[Task goal] Copy the lines of every entry below verbatim, without altering any character.

— START Given records —

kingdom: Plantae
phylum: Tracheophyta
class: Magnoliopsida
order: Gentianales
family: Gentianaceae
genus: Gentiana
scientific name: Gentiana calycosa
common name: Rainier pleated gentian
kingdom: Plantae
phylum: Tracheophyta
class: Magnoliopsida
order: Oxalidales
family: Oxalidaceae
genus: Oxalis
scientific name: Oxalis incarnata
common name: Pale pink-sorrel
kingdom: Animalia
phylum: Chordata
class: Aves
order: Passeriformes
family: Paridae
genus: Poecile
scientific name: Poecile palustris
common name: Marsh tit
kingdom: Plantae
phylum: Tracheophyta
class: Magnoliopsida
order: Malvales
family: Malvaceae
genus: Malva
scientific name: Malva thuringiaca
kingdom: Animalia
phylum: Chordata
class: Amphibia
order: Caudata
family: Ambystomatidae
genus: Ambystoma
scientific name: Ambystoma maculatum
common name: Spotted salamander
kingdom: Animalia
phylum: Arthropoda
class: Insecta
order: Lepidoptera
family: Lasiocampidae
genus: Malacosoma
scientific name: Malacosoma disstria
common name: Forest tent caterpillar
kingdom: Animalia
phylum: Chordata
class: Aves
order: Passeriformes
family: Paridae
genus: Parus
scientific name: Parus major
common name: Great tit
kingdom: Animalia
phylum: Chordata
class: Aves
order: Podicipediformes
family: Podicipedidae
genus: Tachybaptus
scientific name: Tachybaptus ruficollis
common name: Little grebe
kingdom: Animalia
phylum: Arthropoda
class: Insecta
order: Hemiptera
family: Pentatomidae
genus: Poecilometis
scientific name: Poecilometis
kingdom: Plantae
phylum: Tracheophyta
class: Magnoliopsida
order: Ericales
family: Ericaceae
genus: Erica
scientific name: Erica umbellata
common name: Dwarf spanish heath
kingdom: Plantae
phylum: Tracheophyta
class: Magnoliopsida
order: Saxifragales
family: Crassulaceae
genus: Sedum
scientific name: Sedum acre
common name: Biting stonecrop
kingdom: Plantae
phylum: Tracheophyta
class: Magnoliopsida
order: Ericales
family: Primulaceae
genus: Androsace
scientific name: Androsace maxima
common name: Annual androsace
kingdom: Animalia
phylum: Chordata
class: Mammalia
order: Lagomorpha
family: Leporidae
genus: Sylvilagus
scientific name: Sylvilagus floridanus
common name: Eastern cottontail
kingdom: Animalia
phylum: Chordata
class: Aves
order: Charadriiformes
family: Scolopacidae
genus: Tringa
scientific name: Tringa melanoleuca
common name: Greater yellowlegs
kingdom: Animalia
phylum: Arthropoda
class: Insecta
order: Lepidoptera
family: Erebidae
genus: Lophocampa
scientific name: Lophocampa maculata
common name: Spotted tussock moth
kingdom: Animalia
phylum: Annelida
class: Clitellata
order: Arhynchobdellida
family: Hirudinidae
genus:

— END Given records —

[Solution below]
kingdom: Plantae
phylum: Tracheophyta
class: Magnoliopsida
order: Gentianales
family: Gentianaceae
genus: Gentiana
scientific name: Gentiana calycosa
common name: Rainier pleated gentian
kingdom: Plantae
phylum: Tracheophyta
class: Magnoliopsida
order: Oxalidales
family: Oxalidaceae
genus: Oxalis
scientific name: Oxalis incarnata
common name: Pale pink-sorrel
kingdom: Animalia
phylum: Chordata
class: Aves
order: Passeriformes
family: Paridae
genus: Poecile
scientific name: Poecile palustris
common name: Marsh tit
kingdom: Plantae
phylum: Tracheophyta
class: Magnoliopsida
order: Malvales
family: Malvaceae
genus: Malva
scientific name: Malva thuringiaca
kingdom: Animalia
phylum: Chordata
class: Amphibia
order: Caudata
family: Ambystomatidae
genus: Ambystoma
scientific name: Ambystoma maculatum
common name: Spotted salamander
kingdom: Animalia
phylum: Arthropoda
class: Insecta
order: Lepidoptera
family: Lasiocampidae
genus: Malacosoma
scientific name: Malacosoma disstria
common name: Forest tent caterpillar
kingdom: Animalia
phylum: Chordata
class: Aves
order: Passeriformes
family: Paridae
genus: Parus
scientific name: Parus major
common name: Great tit
kingdom: Animalia
phylum: Chordata
class: Aves
order: Podicipediformes
family: Podicipedidae
genus: Tachybaptus
scientific name: Tachybaptus ruficollis
common name: Little grebe
kingdom: Animalia
phylum: Arthropoda
class: Insecta
order: Hemiptera
family: Pentatomidae
genus: Poecilometis
scientific name: Poecilometis
kingdom: Plantae
phylum: Tracheophyta
class: Magnoliopsida
order: Ericales
family: Ericaceae
genus: Erica
scientific name: Erica umbellata
common name: Dwarf spanish heath
kingdom: Plantae
phylum: Tracheophyta
class: Magnoliopsida
order: Saxifragales
family: Crassulaceae
genus: Sedum
scientific name: Sedum acre
common name: Biting stonecrop
kingdom: Plantae
phylum: Tracheophyta
class: Magnoliopsida
order: Ericales
family: Primulaceae
genus: Androsace
scientific name: Androsace maxima
common name: Annual androsace
kingdom: Animalia
phylum: Chordata
class: Mammalia
order: Lagomorpha
family: Leporidae
genus: Sylvilagus
scientific name: Sylvilagus floridanus
common name: Eastern cottontail
kingdom: Animalia
phylum: Chordata
class: Aves
order: Charadriiformes
family: Scolopacidae
genus: Tringa
scientific name: Tringa melanoleuca
common name: Greater yellowlegs
kingdom: Animalia
phylum: Arthropoda
class: Insecta
order: Lepidoptera
family: Erebidae
genus: Lophocampa
scientific name: Lophocampa maculata
common name: Spotted tussock moth
kingdom: Animalia
phylum: Annelida
class: Clitellata
order: Arhynchobdellida
family: Hirudinidae
genus:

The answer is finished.